"It is impossible to involve such a high number of people into a conspiracy and keep them silent for such a long time."
This is the argument sometimes invoked by conspiracy denialists in an attempt to give a rational-sounding justification for their doctrine.
Unfortunately, it is fatally flawed in virtually every way:
The whole argument is based on the implicit premise that everyone who is in any way involved in a conspiracy is also aware of the conspiracy going on and willingly collaborating with it, which is clearly false; this premise completely ignores the hierarchical and highly specialized structure of our society, i.e.: the fact that virtually every aspect of our society is arranged in a pyramidal way, with a handful of individual rule over a big group of people (a minister over a whole institution; a CEO over its whole company, etc.) where the latter are just mere executors of orders coming from above and have no requirement to know what an order is really about in order to execute it; this guarantees that only a handful of conspirators are often more than sufficient to move huge masses of completely oblivious people towards a specific goal, if the conspirators belong to a very high place in the social hierarchy.

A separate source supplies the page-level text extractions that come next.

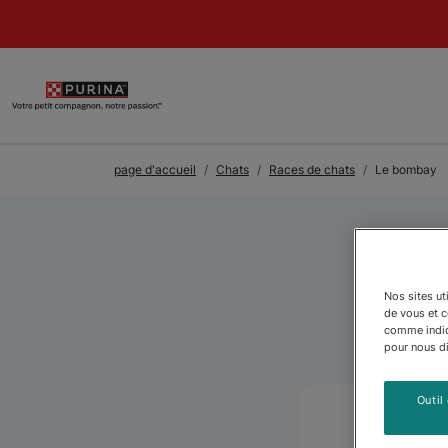
Skip to Main Content
page d'accueil
Chats
Races de chats
Le bombay
Nos sites ut
de vous et 
comme indiqu
pour nous dir
Outil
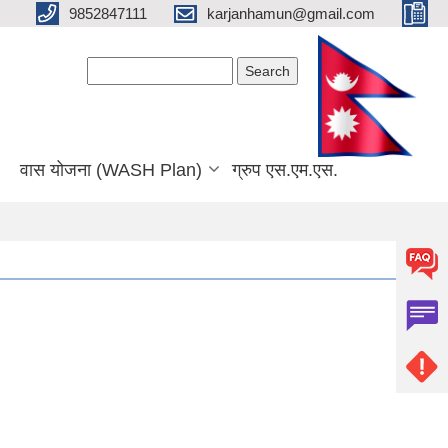
9852847111
karjanhamun@gmail.com
Search form
Search
वास योजना (WASH Plan)
ग्रुप एस.एम.एस.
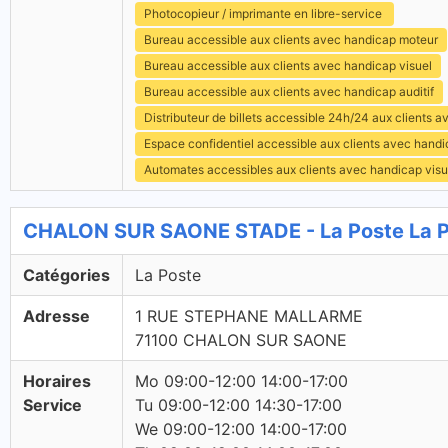
Photocopieur / imprimante en libre-service
Bureau accessible aux clients avec handicap moteur
Bureau accessible aux clients avec handicap visuel
Bureau accessible aux clients avec handicap auditif
Distributeur de billets accessible 24h/24 aux clients 
Espace confidentiel accessible aux clients avec hand
Automates accessibles aux clients avec handicap visu
CHALON SUR SAONE STADE - La Poste La 
Catégories
La Poste
Adresse
1 RUE STEPHANE MALLARME
71100 CHALON SUR SAONE
Horaires
Mo 09:00-12:00 14:00-17:00
Service
Tu 09:00-12:00 14:30-17:00
We 09:00-12:00 14:00-17:00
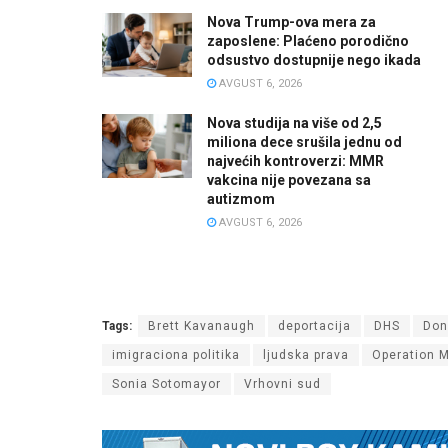
Nova Trump-ova mera za
zaposlene: Plaćeno porodično
odsustvo dostupnije nego ikada
AVGUST 6, 2026
Nova studija na više od 2,5
miliona dece srušila jednu od
najvećih kontroverzi: MMR
vakcina nije povezana sa
autizmom
AVGUST 6, 2026
Tags:
Brett Kavanaugh
deportacija
DHS
Don
imigraciona politika
ljudska prava
Operation M
Sonia Sotomayor
Vrhovni sud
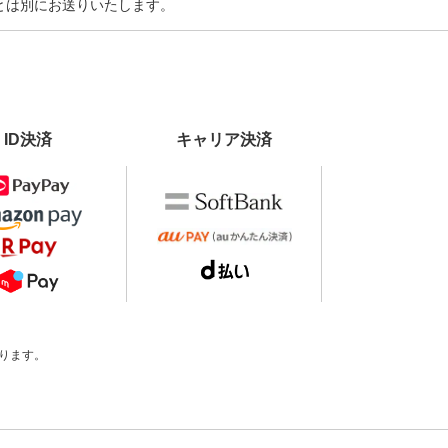
とは別にお送りいたします。
ID決済
キャリア決済
ります。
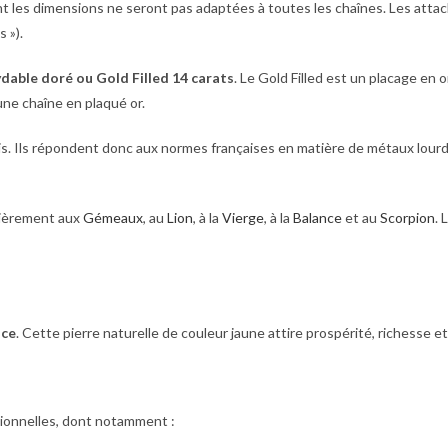
nt les dimensions ne seront pas adaptées à toutes les chaînes. Les atta
 »).
ydable doré
ou Gold Filled 14 carats
. Le Gold Filled est un placage en o
une chaîne en plaqué or.
is. Ils répondent donc aux normes françaises en matière de métaux lour
ulièrement aux
Gémeaux
, au
Lion
, à la
Vierge
, à la
Balance
et au
Scorpion
. 
nce
. Cette pierre naturelle de couleur jaune attire prospérité, richesse et
tionnelles, dont notamment :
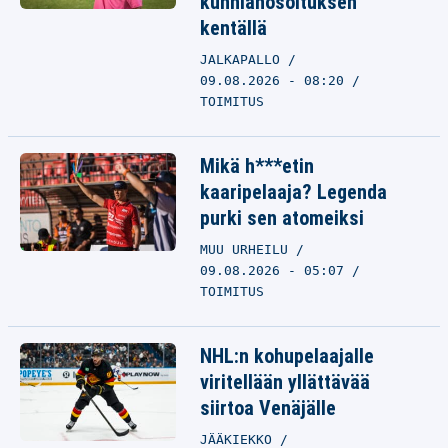
kunnianosoituksen
kentällä
JALKAPALLO
09.08.2026 - 08:20
TOIMITUS
Mikä h***etin
kaaripelaaja? Legenda
purki sen atomeiksi
MUU URHEILU
09.08.2026 - 05:07
TOIMITUS
NHL:n kohupelaajalle
viritellään yllättävää
siirtoa Venäjälle
JÄÄKIEKKO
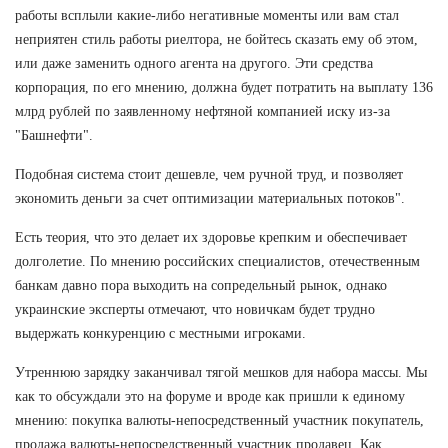
работы всплыли какие-либо негативные моменты или вам стал
неприятен стиль работы риелтора, не бойтесь сказать ему об этом,
или даже заменить одного агента на другого. Эти средства
корпорация, по его мнению, должна будет потратить на выплату 136
млрд рублей по заявленному нефтяной компанией иску из-за
"Башнефти".
Подобная система стоит дешевле, чем ручной труд, и позволяет
экономить деньги за счет оптимизации материальных потоков".
Есть теория, что это делает их здоровье крепким и обеспечивает
долголетие. По мнению российских специалистов, отечественным
банкам давно пора выходить на сопредельный рынок, однако
украинские эксперты отмечают, что новичкам будет трудно
выдержать конкуренцию с местными игроками.
Утреннюю зарядку заканчивал тягой мешков для набора массы. Мы
как то обсуждали это на форуме и вроде как пришли к единому
мнению: покупка валюты-непосредственный участник покупатель,
продажа валюты-непосредственный участник продавец. Как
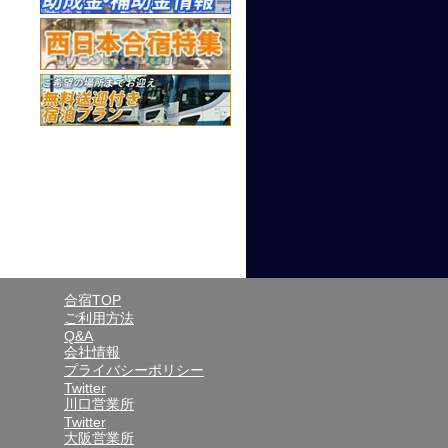
合宿TOP
ご利用方法
Q&A
会社情報
プライバシーポリシー
Twitter
川口営業所
Twitter
大阪営業所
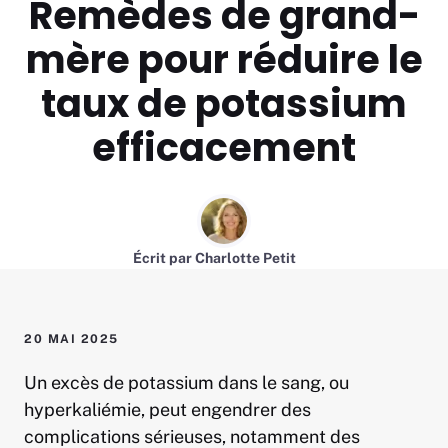
Remèdes de grand-
mère pour réduire le
taux de potassium
efficacement
Écrit par
Charlotte Petit
20 MAI 2025
Un excès de potassium dans le sang, ou
hyperkaliémie, peut engendrer des
complications sérieuses, notamment des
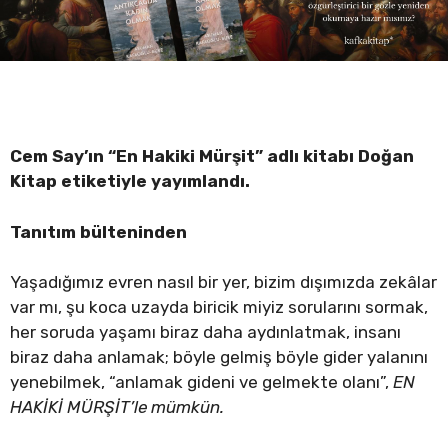
Cem Say’ın “En Hakiki Mürşit” adlı kitabı Doğan
Kitap etiketiyle yayımlandı.
Tanıtım bülteninden
Yaşadığımız evren nasıl bir yer, bizim dışımızda zekâlar
var mı, şu koca uzayda biricik miyiz sorularını sormak,
her soruda yaşamı biraz daha aydınlatmak, insanı
biraz daha anlamak; böyle gelmiş böyle gider yalanını
yenebilmek, “anlamak gideni ve gelmekte olanı”,
EN
HAKİKİ MÜRŞİT’le mümkün.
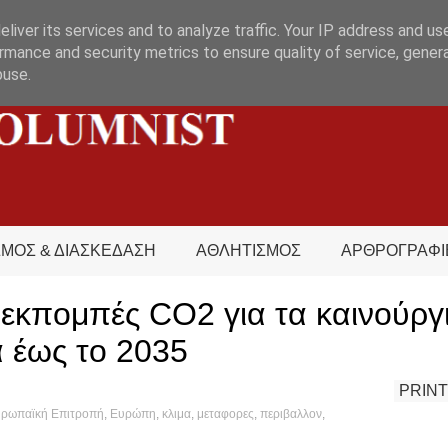
liver its services and to analyze traffic. Your IP address and us
rmance and security metrics to ensure quality of service, gene
buse.
ΣΜΟΣ & ΔΙΑΣΚΕΔΑΣΗ
ΑΘΛΗΤΙΣΜΟΣ
ΑΡΘΡΟΓΡΑΦΙ
 εκπομπές CO2 για τα καινούργ
α έως το 2035
PRINT
ρωπαϊκή Επιτροπή
,
Ευρώπη
,
κλιμα
,
μεταφορες
,
περιβαλλον
,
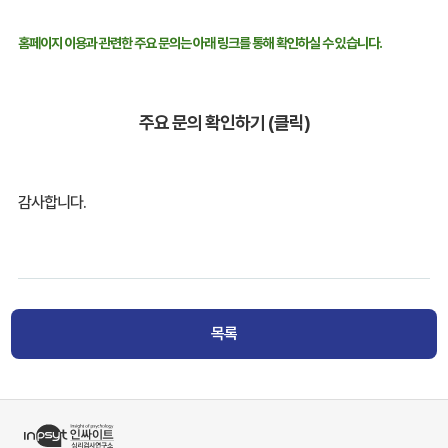
홈페이지 이용과 관련한 주요 문의는 아래 링크를 통해 확인하실 수 있습니다.
주요 문의 확인하기 (클릭)
감사합니다.
목록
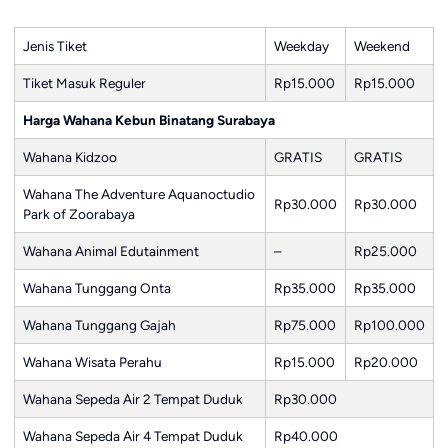
Jenis Tiket
Weekday
Weekend
Tiket Masuk Reguler
Rp15.000
Rp15.000
Harga Wahana Kebun Binatang Surabaya
Wahana Kidzoo
GRATIS
GRATIS
Wahana The Adventure Aquanoctudio
Rp30.000
Rp30.000
Park of Zoorabaya
Wahana Animal Edutainment
–
Rp25.000
Wahana Tunggang Onta
Rp35.000
Rp35.000
Wahana Tunggang Gajah
Rp75.000
Rp100.000
Wahana Wisata Perahu
Rp15.000
Rp20.000
Wahana Sepeda Air 2 Tempat Duduk
Rp30.000
Wahana Sepeda Air 4 Tempat Duduk
Rp40.000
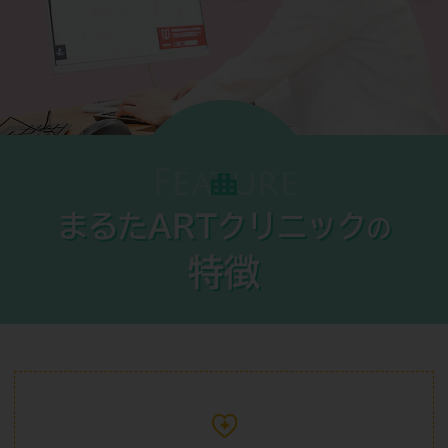
Feature
まるたARTクリニック
の
特徴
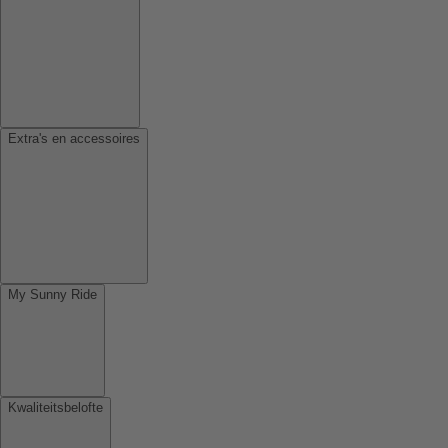
Extra's en accessoires
My Sunny Ride
Kwaliteitsbelofte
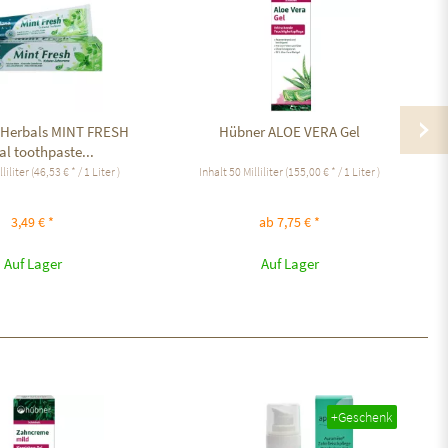
 Herbals MINT FRESH
Hübner ALOE VERA Gel
H
al toothpaste...
lliliter
(46,53 € * / 1 Liter )
Inhalt
50 Milliliter
(155,00 € * / 1 Liter )
3,49 € *
ab 7,75 € *
Auf Lager
Auf Lager
+Geschenk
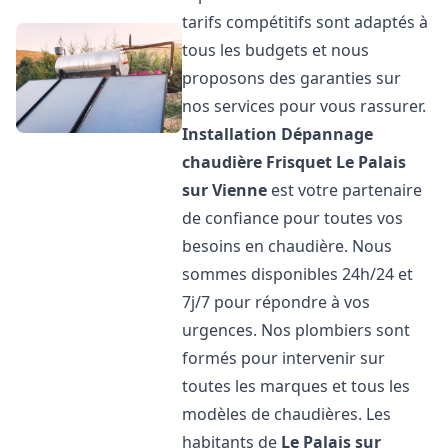
tarifs compétitifs sont adaptés à
tous les budgets et nous
proposons des garanties sur
nos services pour vous rassurer.
Installation Dépannage
chaudière Frisquet
Le Palais
sur Vienne
est votre partenaire
de confiance pour toutes vos
besoins en chaudière. Nous
sommes disponibles 24h/24 et
7j/7 pour répondre à vos
urgences. Nos plombiers sont
formés pour intervenir sur
toutes les marques et tous les
modèles de chaudières. Les
habitants de
Le Palais sur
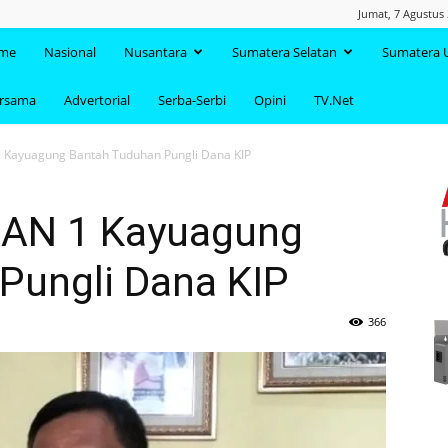
Jumat, 7 Agustus
TAANDA.NET
me
Nasional
Nusantara
Sumatera Selatan
Sumatera 
ersama
Advertorial
Serba-Serbi
Opini
TV.Net
 Kayuagung Bantah Tuduhan Pungli Dana KIP
MAN 1 Kayuagung
Pungli Dana KIP
366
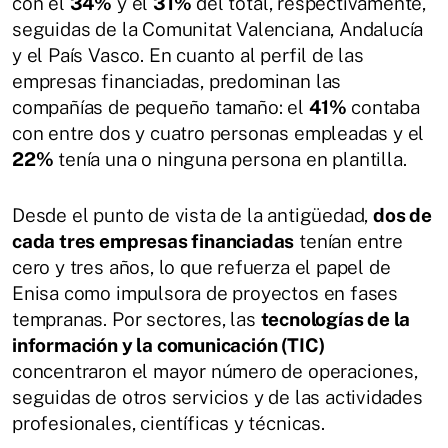
con el
34%
y el
31%
del total, respectivamente,
seguidas de la Comunitat Valenciana, Andalucía
y el País Vasco. En cuanto al perfil de las
empresas financiadas, predominan las
compañías de pequeño tamaño: el
41%
contaba
con entre dos y cuatro personas empleadas y el
22%
tenía una o ninguna persona en plantilla.
Desde el punto de vista de la antigüedad,
dos de
cada tres empresas financiadas
tenían entre
cero y tres años, lo que refuerza el papel de
Enisa como impulsora de proyectos en fases
tempranas. Por sectores, las
tecnologías de la
información y la comunicación (TIC)
concentraron el mayor número de operaciones,
seguidas de otros servicios y de las actividades
profesionales, científicas y técnicas.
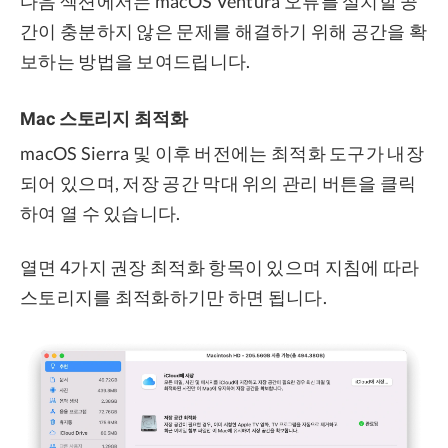
다음 섹션에서는 macOS Ventura 오류를 설치할 공
간이 충분하지 않은 문제를 해결하기 위해 공간을 확
보하는 방법을 보여드립니다.
Mac 스토리지 최적화
macOS Sierra 및 이후 버전에는 최적화 도구가 내장
되어 있으며, 저장 공간 막대 위의 관리 버튼을 클릭
하여 열 수 있습니다.
열면 4가지 권장 최적화 항목이 있으며 지침에 따라
스토리지를 최적화하기만 하면 됩니다.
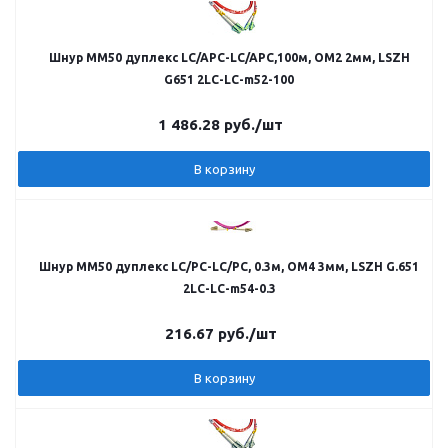
Шнур MM50 дуплекс LC/APC-LC/APC,100м, OM2 2мм, LSZH
G651 2LC-LC-m52-100
1 486.28
руб.
/шт
В корзину
Шнур MM50 дуплекс LC/PC-LC/PC, 0.3м, OM4 3мм, LSZH G.651
2LC-LC-m54-0.3
216.67
руб.
/шт
В корзину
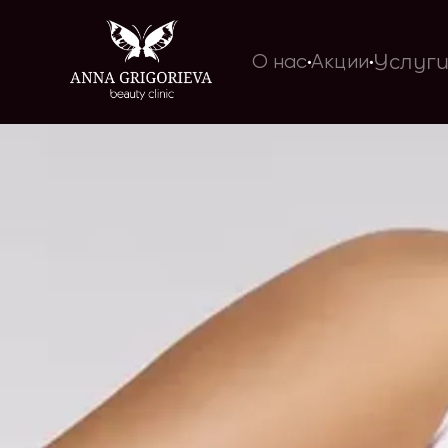
Услуг
О нас
Акции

Even regardless of the aforementioned flaws, the argument does not actually prove what initially claims, i.e.: that conspirations are "impossible"; at best, it only proves is only that conspirations cannot be kept completely secret for a long time, but in no way provides justification as to why they are "impossible". In fact, not only it is perfectly possible for an elite to engage in a conspiration even at high odds of secrets being leaked to the public, but often they do not even need to keep them secret at all, since there is a vast array of very effective tactics to deal with those leaks making them harmless to the conspirators.
Last but not least, the theory behind the argument is flatly contradicted by practice, where conspirations of any kind are well known and recognized facts in both history and recent news (until they got arbitrarily removed from the category of "conspiracies"); rejecting conspirations means rejecting universally accepted evidence which, paradoxically, would imply a conspiracy in itself, making conspiracy denialism not only inconsistent with factual reality, but even logically self-contradicting.